Tax reform secrecy plan blasted

tax reform plan
A 50-year cloak of confidentiality is "far longer than presidential records are sealed," 30 groups wrote, urging the Senate Finance Committee to make proposals public in real time.

A Senate committee's decision to keep tax reform proposals secret for 50 years has drawn strong objections and calls for transparency from a diverse array of tax, business and advocacy groups.

Thirty organizations urged the Senate Finance Committee in a letter to make all tax reform correspondence public in real time.

The committee has said that senators can propose which tax breaks they think should be retained without fear their views will be made public until Dec. 31, 2064.

A 50-year cloak of confidentiality is "far longer than presidential records are sealed," the groups said in their July 26 letter.

"[T]ransparency is essential for your final product to have credibility with the public rather than feed cynicism. Taxpayers across the United States have a right to know what their elected officials are advocating and what their justification," the letter said.

The letter was signed by Taxpayers for Common Sense, the Center for Effective Government, the American Sustainable Business Council and the Fund for Constitutional Government, among others.

Quiz: What do you really know about the tax code?

Christopher Bergin, president and publisher of Tax Analysts, which also signed the letter, put it more bluntly.

"[W]hile it may not be secret law, it gets a little close to making law in secret.

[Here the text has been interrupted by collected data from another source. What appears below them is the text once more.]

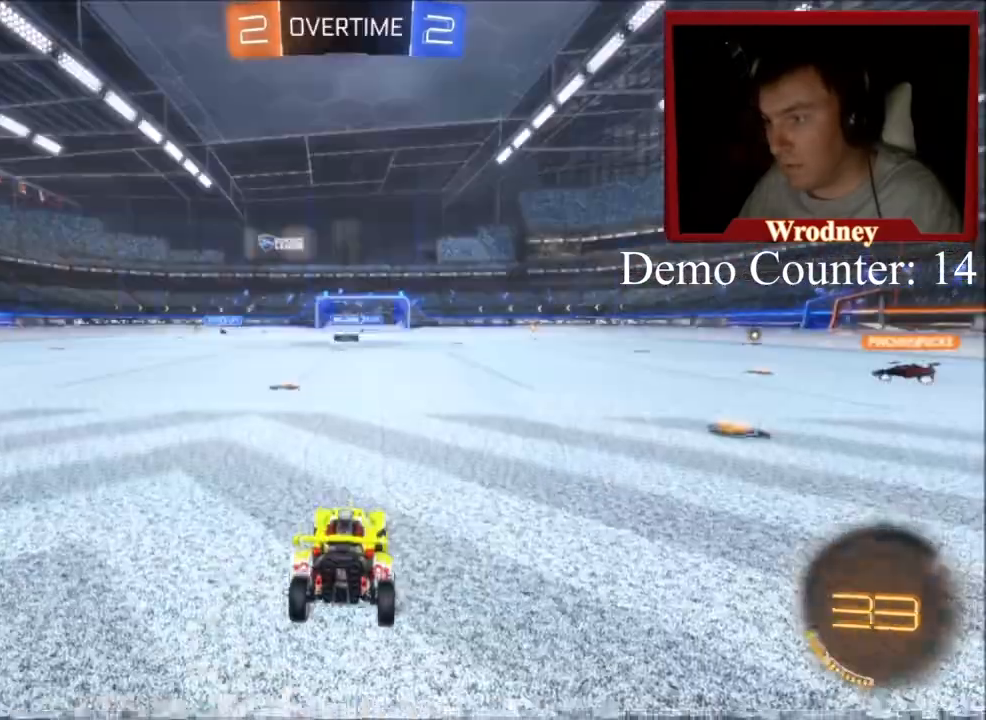
{"buttons": ["L3"], "left_stick": "left", "right_stick": "center", "events": [[100, "left_stick", "right"], [200, "left_stick", "center"], [300, "L3", "down"], [300, "R2", "up"], [400, "left_stick", "up-left"], [500, "left_stick", "left"]]}
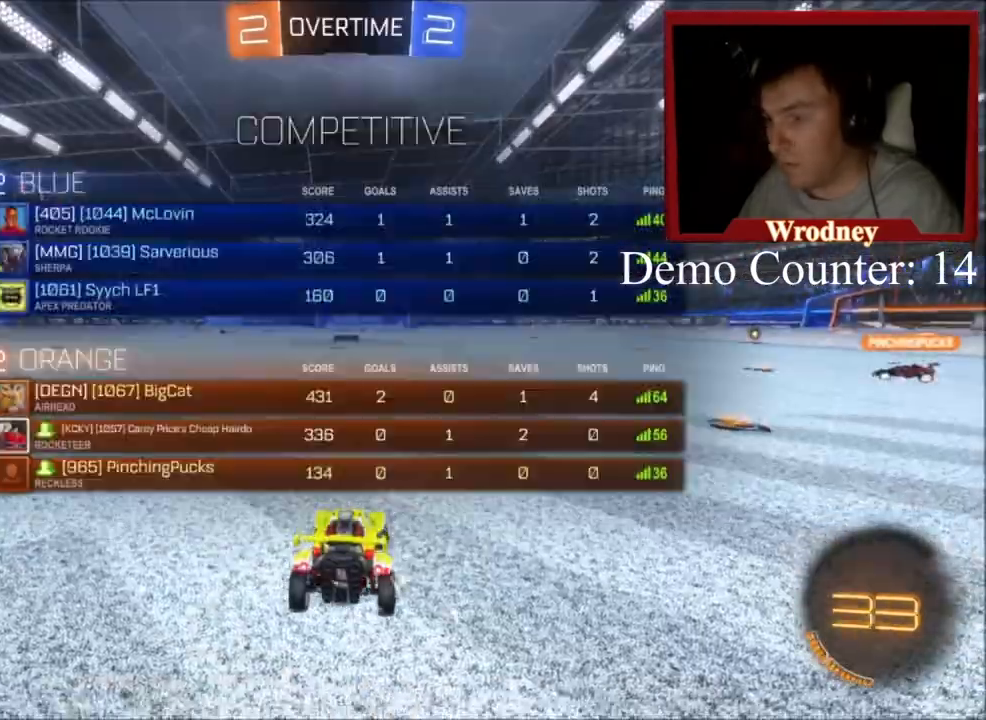
{"buttons": ["Y", "L3"], "left_stick": "left", "right_stick": "center", "events": [[134, "Y", "down"], [267, "Y", "up"], [467, "Y", "down"]]}
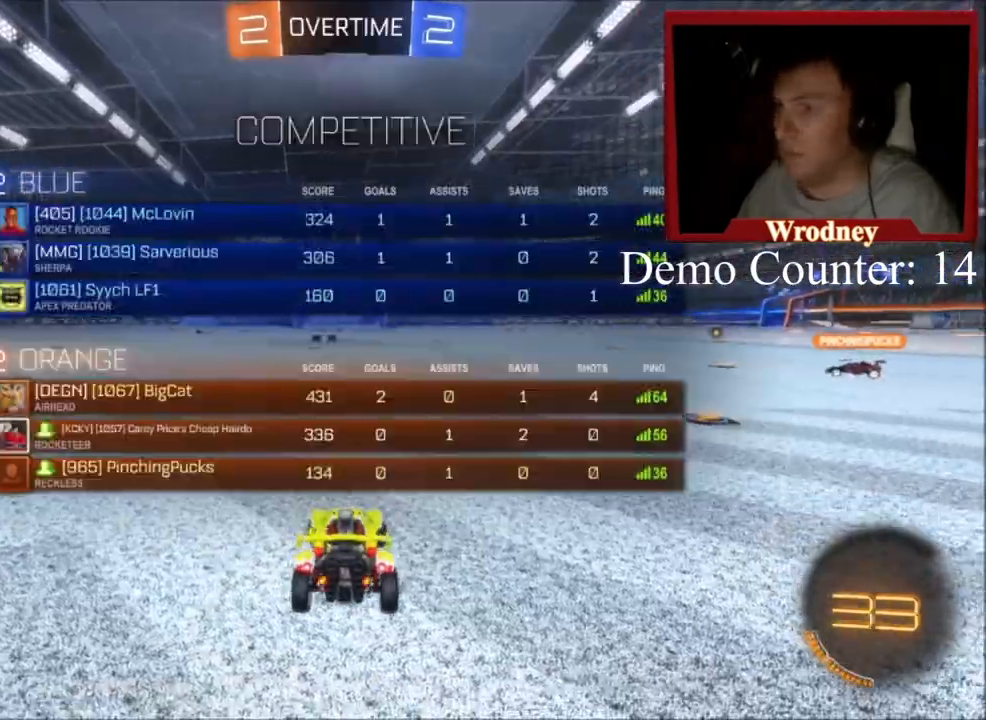
{"buttons": ["R2", "L3", "R3"], "left_stick": "left", "right_stick": "center", "events": [[100, "Y", "up"], [300, "R2", "down"], [300, "R3", "down"], [433, "R3", "up"], [500, "R3", "down"]]}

I realize it may be a novel idea to argue that the people have the right to know what groups their lawmakers think should get favors from their tax laws, but it's a good idea," Bergin wrote in a blog post.

Some CNNMoney readers, reacting to news coverage last week, were not pleased.

"If a politician believes in a tax break they should have to stand for it publicly. If they can't do that, then they clearly shouldn't be supporting it to begin with," one reader wrote.

Others were more sympathetic to the idea that lawmakers might need some protection to discuss unpopular proposals, just not 50 years' worth.

"We are likely to get a better tax code out of something like this, but 50 years? Come on, it should be more like 12. You get two more terms without losing your job if you did something your [constituents] would've found distasteful ... not a life pardon," another wrote.

And not everyone is necessarily going to take advantage of the committee's offer for a half century of confidentiality.

Some lawmakers -- including retiring senator Jay D. Rockefeller, a Democrat from West Virginia, and Sen. Mike Enzi, a Republican from Wyoming -- have posted their recommendations on their own Web sites.